An investor wants to buy a condominium. The value of her portfolio is current $1m and she needs $100,000 in one year for the down payment. She doesn’t mind decreasing her capital as long as she has $950,000 remaining in her portfolio after the down payment is made. She is considering two new portfolios for her holdings. The details on the two portfolios are: Port 1 - Exp. return: 17% Standard dev. 15% Port 2 - Exp. return: 12% Standard dev. 10% Using roy’s safety first criterion, what portfolio would she prefer and what’s the probability this portfolio would produce a return less than 2%: any idea??
so you got 150k negative loss acceptable. her risk free return is essential 10000/1mil = 10% so for A 17-10/15 = 7/15 = .5 approx for B 2/10 =.2 prefer portfolio A. annd p ( X < 2) = standarize -2-17/15 = -1.80 zscore of -1.8, find the area under it. guessgin approx 8%? sound swrong. gotta be more…
she needs 5% return (a.k.a an addition of $50,000 to her $1,000,000) roy’s safety first ratio with 5% target A: (17-5)/15 = 0.8 B: (12-5)/10 = 0.7 A is the better portfolio because it has a higher safety first ratio… now you want to find the probability of portfolio A going below 2% find z=(2-17/15) = -1 P(Z1) = 1-P(Z<1) =1-0.8413 =15.87%
Roy’s safety first is just as the Sharpe ratio, except instead of Rf you have the target return.

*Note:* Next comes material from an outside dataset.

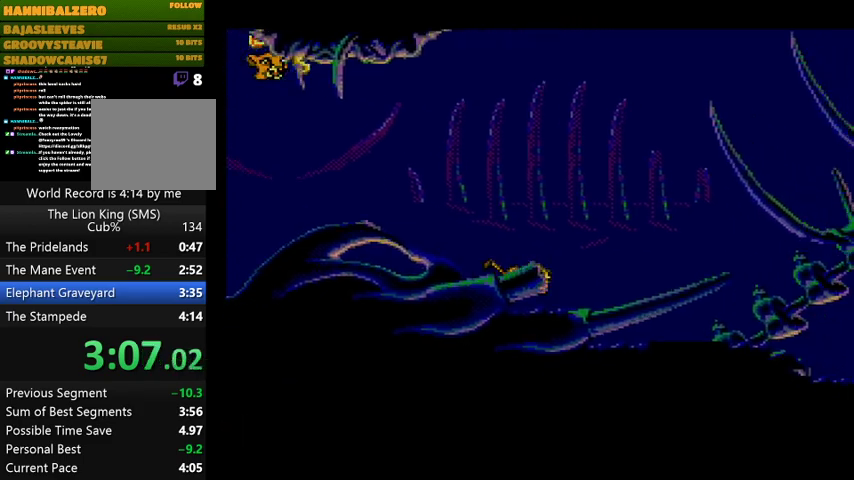
{"buttons": ["DPAD_RIGHT"], "events": []}
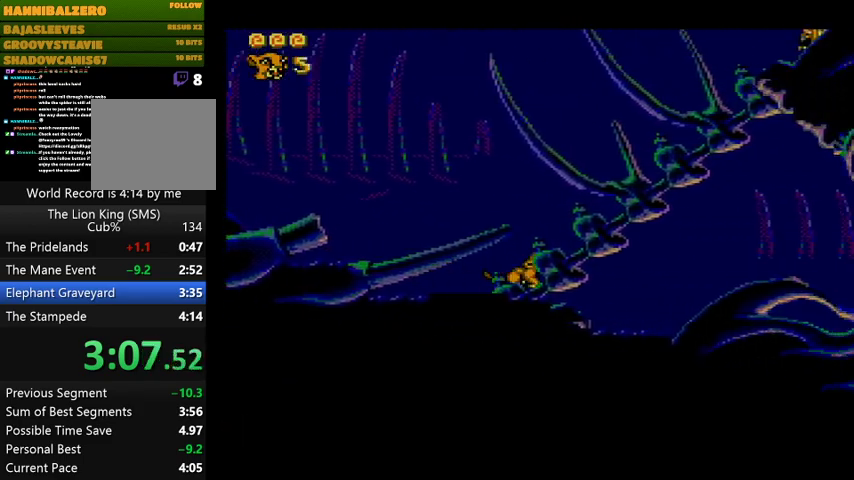
{"buttons": ["DPAD_DOWN", "DPAD_RIGHT"], "events": [[500, "DPAD_DOWN", "down"]]}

Portfolio 1: (17%-2%)/15%=1 Portfolio 1: (12%-2%)/10%=1 Both portfolios have the same Roy’s safety first criterion, but given the higher variability of Portfolio 1, the safer one would be Portfolio 2. The probability of a retun of less than 2% is given by that’s to the left of the 2% under the cummulative probability, and that would be for a Z score of (12-2)/10=1, look up a table of cummulative probabilities, greater than 2% would be 84.13%, that means 1-84.13% is lower, your probability is 15.87. Are these the answers?
Amd I was wrong again:) forgot about the need for 50,000!!!
Does not mind portfolio falling below 950, and wants 100K out of a 1000K portfolio. So she needs return of at least 50K on her 1000K portfolio to be able to pay the down payment. rf = 50 / 1000 = 5% Port 1: Safety first criterion: (17-5)/15 = 0.8 Port 2: SF Criterion: (12 - 5) / 10 = 0.7 So Port 1 should be selected. Probability this port will produce a return < 2 (2 - 17) / 15 = -1 --> 16% Ans.
you and sharp are right. reading too fast here.
good job !!! that’s the answer!
potfolio A, 16%
I am missing samething here cpk123. You say the investor does not mind portfolio falling below 950, but doesnt it say “she doesnt mind dicreasing her capital as long as she has 150K remaining in her portfolio after the down payment is maid”?? and after the down payment is maid she is going to have just 900K, and not 950…
Edit: The question clearly says: She doesn’t mind decreasing her capital as long as she has $950,000 remaining in her portfolio after the down payment is made. So you are reading something which is not given in the question End Edit the portfolio cannot fall below 950K – given. Needs 100K to make down payment. So needs at least 50K on the 1M portfolio to be able to use 50K out of the portfolio + 50K gained on the portfolio. so rf = 50/1000 = 5% Hope that makes sense.
Yes, makes sense.
> now you want to find the probability of portfolio > A going below 2% > > find z=(2-17/15) = -1 > > P(Z1) = 1-P(Z<1) > > =1-0.8413 > > =15.87% if you want the prob of A going below 2, wouldn’t you do -2 -17 / 15 = -19/15 = -1.266 and then look up the area to the left of that on the normal distribution?
why -2??? you need probability of it going below +2… as asked in the question. CP
ok. today i am starting out on 5 wrong out of 5 attempted morning!!!